The people there are exceptionally nice and the weekly farmer's market is the
best I've ever been to. It's a great vibe.

As far as tech goes I know its got a significant scene there but I don't know
how it fares relative to the big players (SF, Seattle, etc). check out
<http://boulderstartupweek.com/> as I think there's a list of companies
currently based in boulder.

Lots of outdoor activities as well. I personally would live in Boulder and
just may do that soon enough =)

------
bartonfink
I live in Denver and really like it. The climate is very agreeable, it's hard
to beat the views and the cost of living beats the hell out of the Bay area.
Public transportation is relatively weak, if that bothers you.
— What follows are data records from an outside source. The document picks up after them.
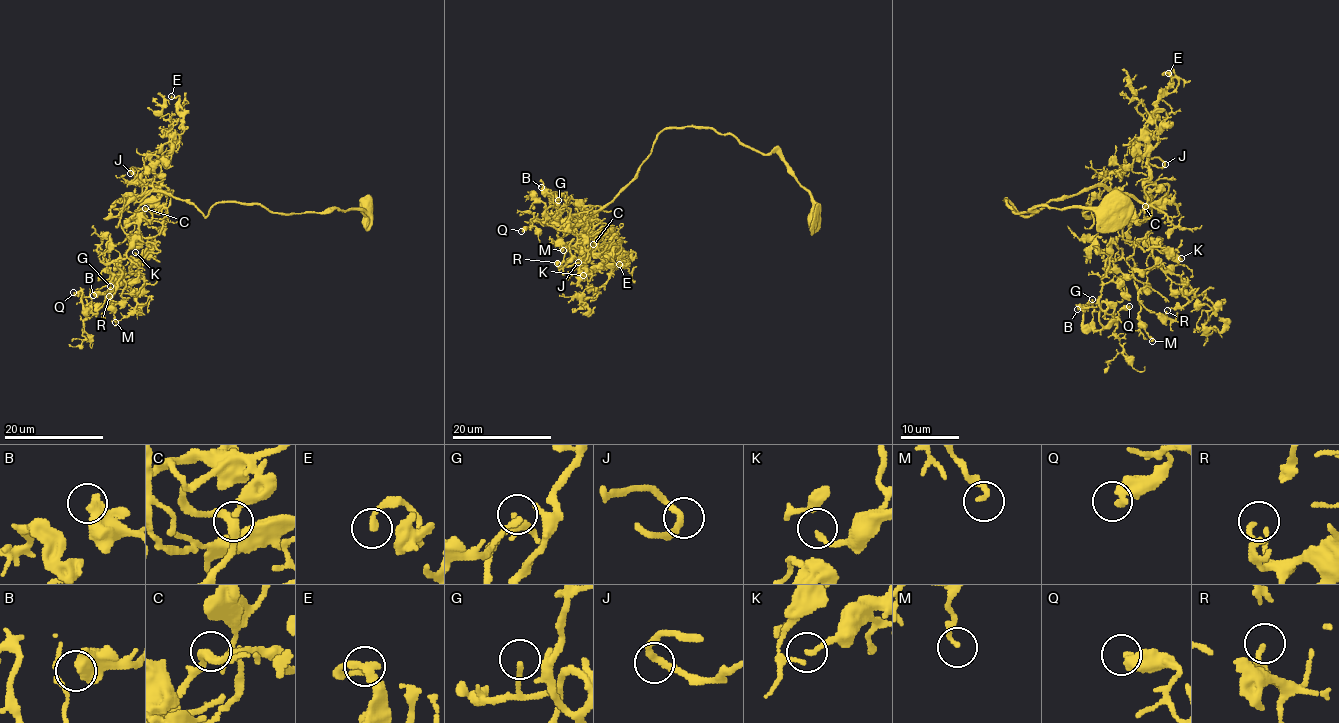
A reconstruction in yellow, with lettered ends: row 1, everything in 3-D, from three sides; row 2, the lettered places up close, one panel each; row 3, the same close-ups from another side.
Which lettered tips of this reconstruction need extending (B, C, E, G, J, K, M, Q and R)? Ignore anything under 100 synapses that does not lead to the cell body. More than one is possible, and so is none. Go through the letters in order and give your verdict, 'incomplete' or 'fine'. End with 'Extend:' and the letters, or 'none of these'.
B: fine
C: fine
E: fine
G: fine
J: fine
K: fine
M: fine
Q: fine
R: fine
Extend: none of these

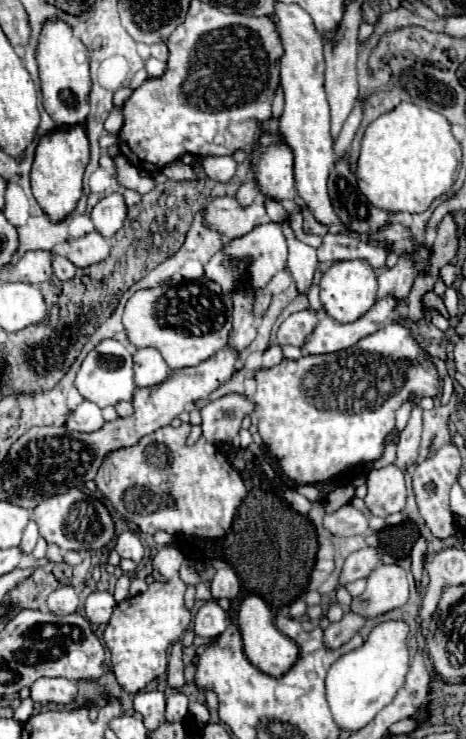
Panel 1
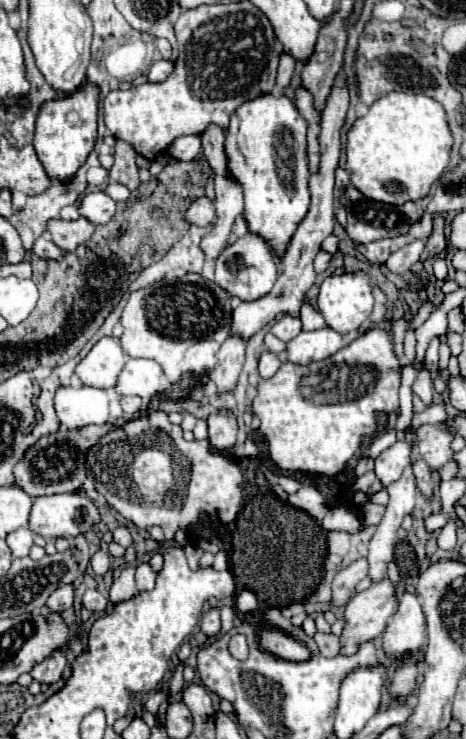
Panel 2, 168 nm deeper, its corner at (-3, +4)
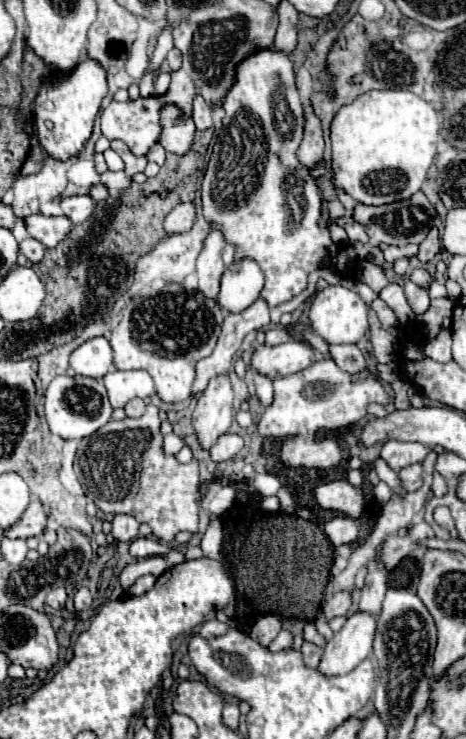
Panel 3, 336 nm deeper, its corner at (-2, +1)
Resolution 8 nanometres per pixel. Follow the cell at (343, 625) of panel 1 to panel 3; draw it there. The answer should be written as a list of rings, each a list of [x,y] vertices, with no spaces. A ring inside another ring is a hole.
[[[304,643],[300,653],[302,653],[302,659],[304,659],[306,667],[312,667],[312,669],[318,667],[318,661],[322,657],[322,649],[320,647],[316,647],[314,643]]]

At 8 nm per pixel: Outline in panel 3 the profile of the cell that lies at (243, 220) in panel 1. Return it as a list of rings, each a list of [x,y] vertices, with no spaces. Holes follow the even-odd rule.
[[[194,203],[176,205],[164,219],[166,233],[184,233],[190,231],[190,225],[194,225]]]

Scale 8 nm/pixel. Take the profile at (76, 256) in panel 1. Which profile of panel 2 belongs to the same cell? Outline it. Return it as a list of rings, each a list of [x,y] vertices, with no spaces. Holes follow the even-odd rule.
[[[79,218],[79,220],[73,220],[73,222],[67,222],[67,220],[49,222],[47,230],[51,232],[53,242],[61,250],[73,252],[77,246],[85,244],[87,240],[91,240],[91,236],[95,232],[95,226],[87,218]]]

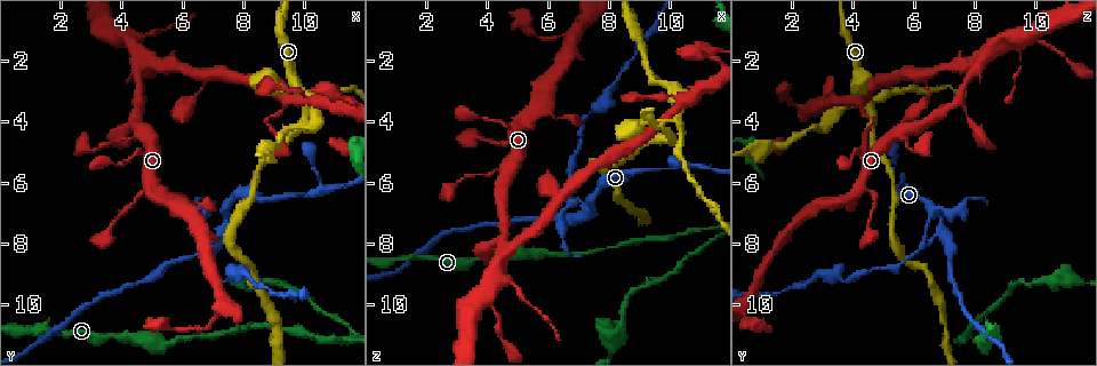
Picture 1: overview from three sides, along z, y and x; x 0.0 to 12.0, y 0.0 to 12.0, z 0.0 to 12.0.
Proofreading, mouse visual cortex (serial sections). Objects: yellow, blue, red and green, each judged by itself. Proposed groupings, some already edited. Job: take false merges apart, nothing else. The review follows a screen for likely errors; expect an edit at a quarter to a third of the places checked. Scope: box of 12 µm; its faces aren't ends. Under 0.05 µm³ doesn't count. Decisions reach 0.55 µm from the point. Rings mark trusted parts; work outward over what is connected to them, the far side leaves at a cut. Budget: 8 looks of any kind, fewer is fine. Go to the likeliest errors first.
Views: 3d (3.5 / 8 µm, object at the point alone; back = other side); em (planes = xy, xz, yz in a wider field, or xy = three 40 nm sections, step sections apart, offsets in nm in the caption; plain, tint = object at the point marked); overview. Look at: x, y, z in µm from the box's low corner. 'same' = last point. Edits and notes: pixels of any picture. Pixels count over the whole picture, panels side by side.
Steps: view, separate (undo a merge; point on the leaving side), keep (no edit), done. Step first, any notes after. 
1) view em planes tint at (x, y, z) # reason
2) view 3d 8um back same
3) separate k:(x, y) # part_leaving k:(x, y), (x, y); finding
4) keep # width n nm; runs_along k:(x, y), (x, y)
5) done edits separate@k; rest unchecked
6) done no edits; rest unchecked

view 3d 3.5um at (9.7, 2.7, 4.2) # four arms meet

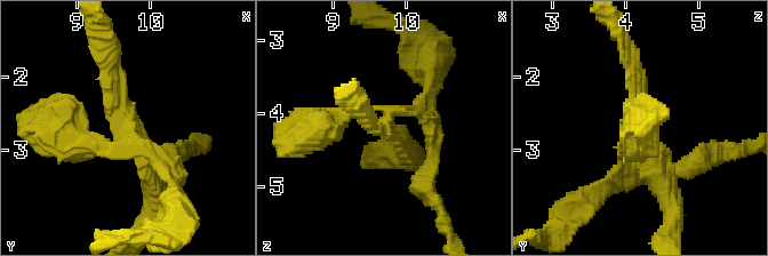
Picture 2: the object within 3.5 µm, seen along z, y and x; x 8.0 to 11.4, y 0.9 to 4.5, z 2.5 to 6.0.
separate 2:(180, 175) # part_leaving 2:(133, 143), (175, 188), (175, 216); a second cell is stuck on

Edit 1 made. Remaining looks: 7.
view overview

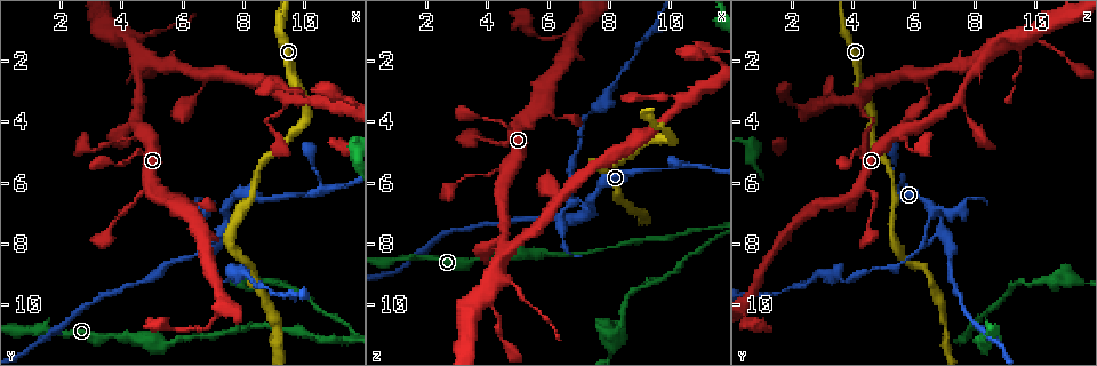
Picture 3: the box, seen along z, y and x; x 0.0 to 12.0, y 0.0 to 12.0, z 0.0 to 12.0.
view em planes tint at (10.6, 6.2, 5.3) # a fork

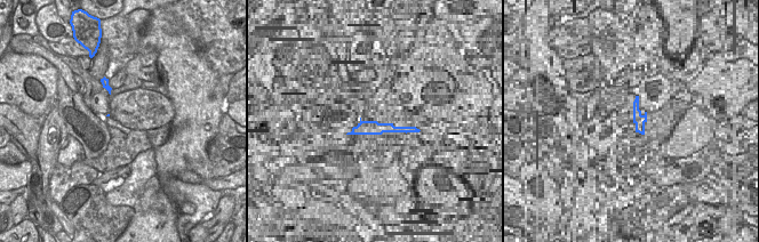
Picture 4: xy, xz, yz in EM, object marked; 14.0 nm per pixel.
view 3d 3.5um same # see where the arms go

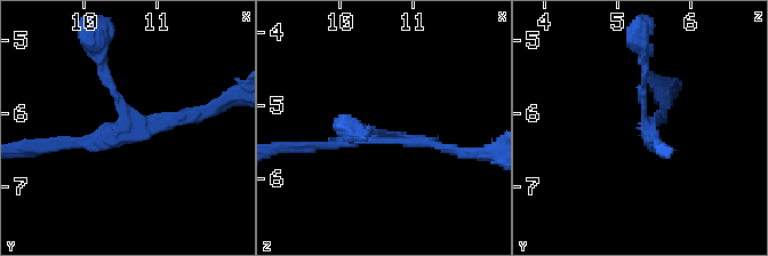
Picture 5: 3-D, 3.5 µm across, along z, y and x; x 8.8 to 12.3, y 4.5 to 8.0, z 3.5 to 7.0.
keep # runs_along 5:(53, 146), (126, 121), (102, 55); continuous, no second cell

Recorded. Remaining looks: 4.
view 3d 8um at (4.0, 1.2, 9.5) # three arms meet

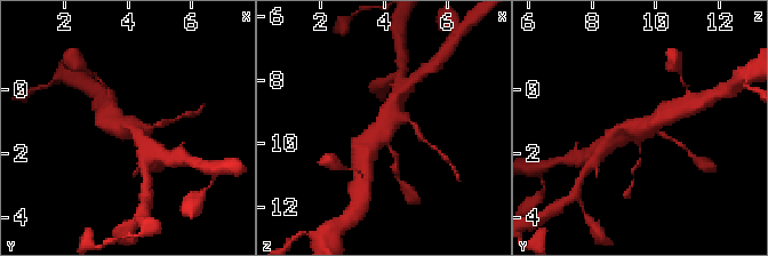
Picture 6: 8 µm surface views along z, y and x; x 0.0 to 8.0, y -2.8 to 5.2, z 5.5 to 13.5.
view 3d 3.5um back at (4.0, 1.2, 9.5)

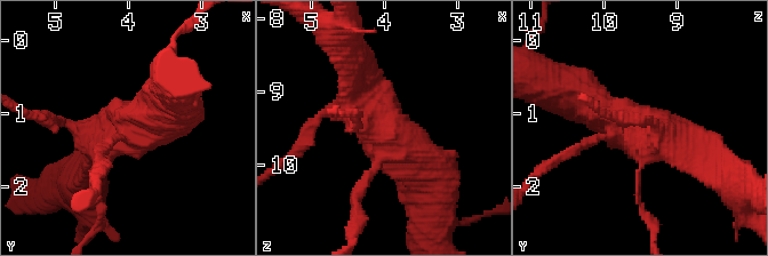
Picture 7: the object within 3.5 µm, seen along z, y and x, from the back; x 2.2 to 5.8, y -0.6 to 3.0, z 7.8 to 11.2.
view em xy step 2 tint at (4.00, 1.25, 9.45) # arms 3; arm_widths 150, 350, 500 nm

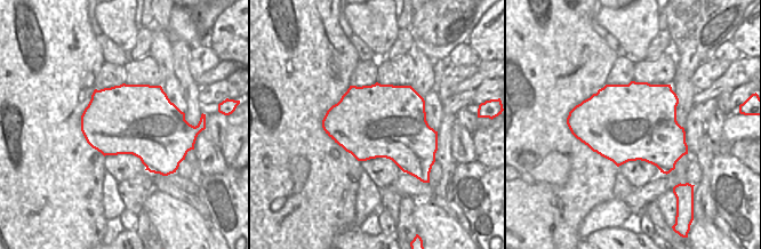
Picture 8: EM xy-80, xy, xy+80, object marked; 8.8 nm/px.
keep # runs_along 7:(351, 89), (429, 181), (429, 198); continuous, no second cell

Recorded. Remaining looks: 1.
done edits separate@2; rest unchecked

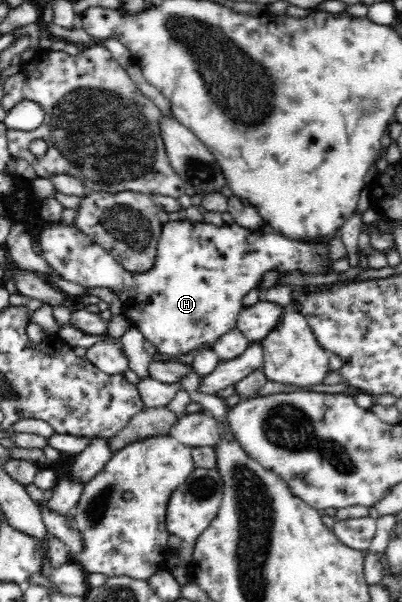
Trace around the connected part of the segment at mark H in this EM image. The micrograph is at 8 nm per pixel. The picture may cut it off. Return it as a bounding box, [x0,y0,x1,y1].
[40,219,333,356]

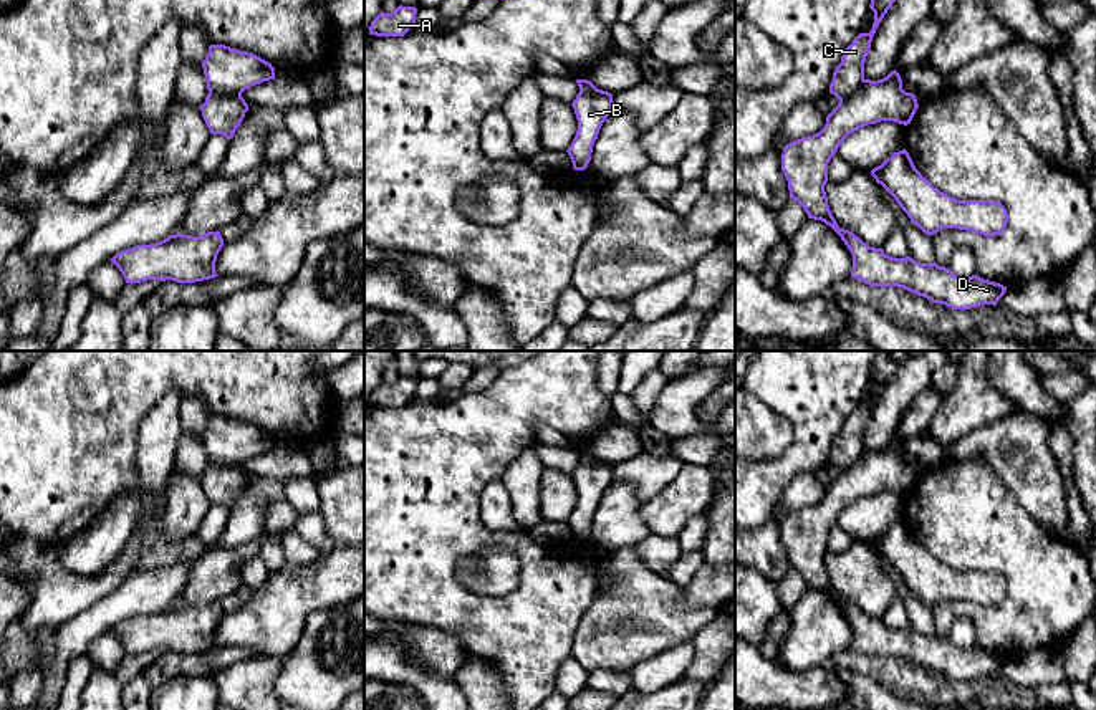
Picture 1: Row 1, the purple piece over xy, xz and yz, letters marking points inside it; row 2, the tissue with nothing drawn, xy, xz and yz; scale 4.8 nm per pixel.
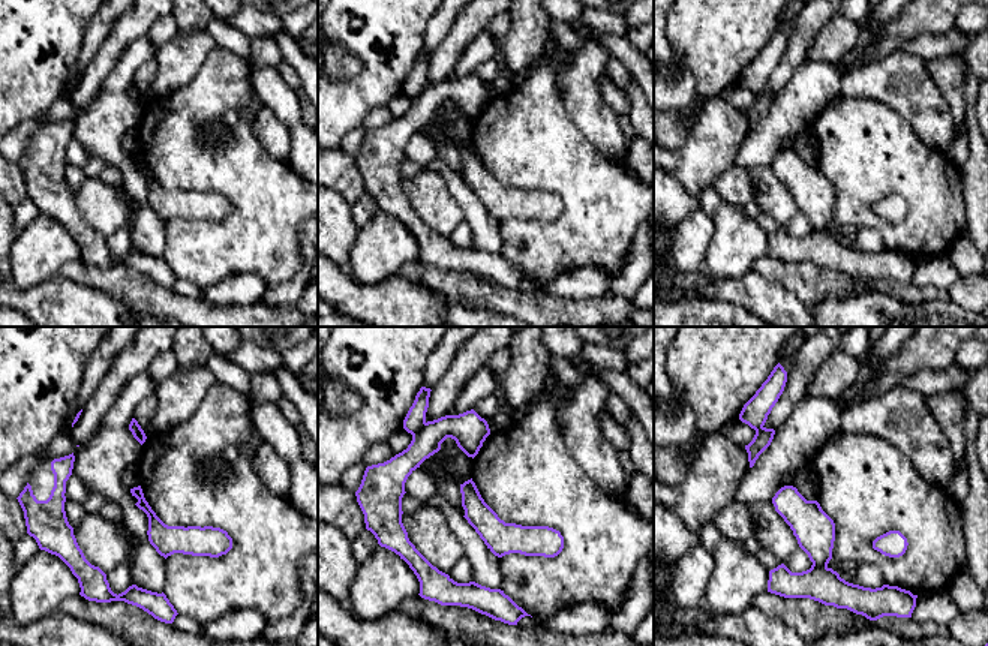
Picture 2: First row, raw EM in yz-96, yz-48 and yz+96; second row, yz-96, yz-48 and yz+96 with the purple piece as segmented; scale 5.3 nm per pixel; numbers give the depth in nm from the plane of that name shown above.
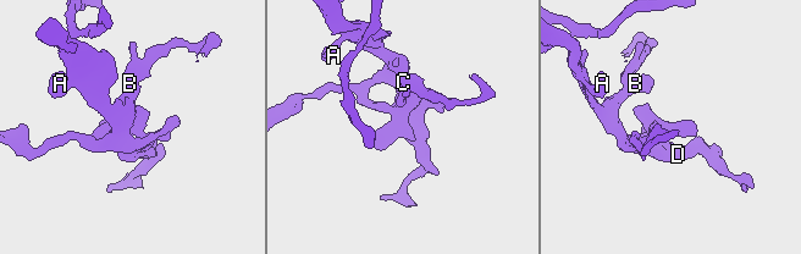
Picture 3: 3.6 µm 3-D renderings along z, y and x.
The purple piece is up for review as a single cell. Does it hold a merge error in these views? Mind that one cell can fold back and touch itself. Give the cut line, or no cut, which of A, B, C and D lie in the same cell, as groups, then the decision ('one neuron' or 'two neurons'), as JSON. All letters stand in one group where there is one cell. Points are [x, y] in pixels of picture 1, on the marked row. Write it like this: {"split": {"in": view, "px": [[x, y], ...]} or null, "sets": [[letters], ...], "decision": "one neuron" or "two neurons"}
{"split": {"in": "xy", "px": [[209, 91], [240, 95]]}, "sets": [["A", "B", "D"], ["C"]], "decision": "two neurons"}

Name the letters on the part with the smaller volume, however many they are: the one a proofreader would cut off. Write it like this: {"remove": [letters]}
{"remove": ["C"]}

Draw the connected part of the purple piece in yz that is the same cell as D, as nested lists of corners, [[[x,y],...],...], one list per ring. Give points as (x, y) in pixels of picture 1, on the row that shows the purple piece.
[[[894,70],[886,78],[864,79],[826,116],[824,127],[785,146],[781,170],[788,180],[790,199],[796,200],[808,218],[829,225],[853,255],[851,276],[869,286],[897,286],[952,309],[997,305],[1007,286],[977,275],[957,276],[949,268],[906,258],[892,258],[882,248],[864,243],[849,230],[839,228],[828,205],[824,185],[828,164],[839,144],[859,127],[881,121],[911,124],[919,104],[902,89]]]

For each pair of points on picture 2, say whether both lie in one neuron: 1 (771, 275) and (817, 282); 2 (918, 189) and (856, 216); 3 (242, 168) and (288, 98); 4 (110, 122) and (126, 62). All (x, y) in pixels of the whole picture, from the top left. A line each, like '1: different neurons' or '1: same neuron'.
1: same neuron
2: same neuron
3: different neurons
4: same neuron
I'm not a business owner and work for a self-funded startup, so I can't
comment on VC availability. I believe the tech community is strong and that
you wouldn't have much trouble hiring someone if you moved here. There's also
the added benefit that asking someone to relocate to Denver isn't as big of an
imposition as relocating to Des Moines, for example.

------
dirkdeman
TechStars has a new office in Boulder, so I assume there is some talent to
find.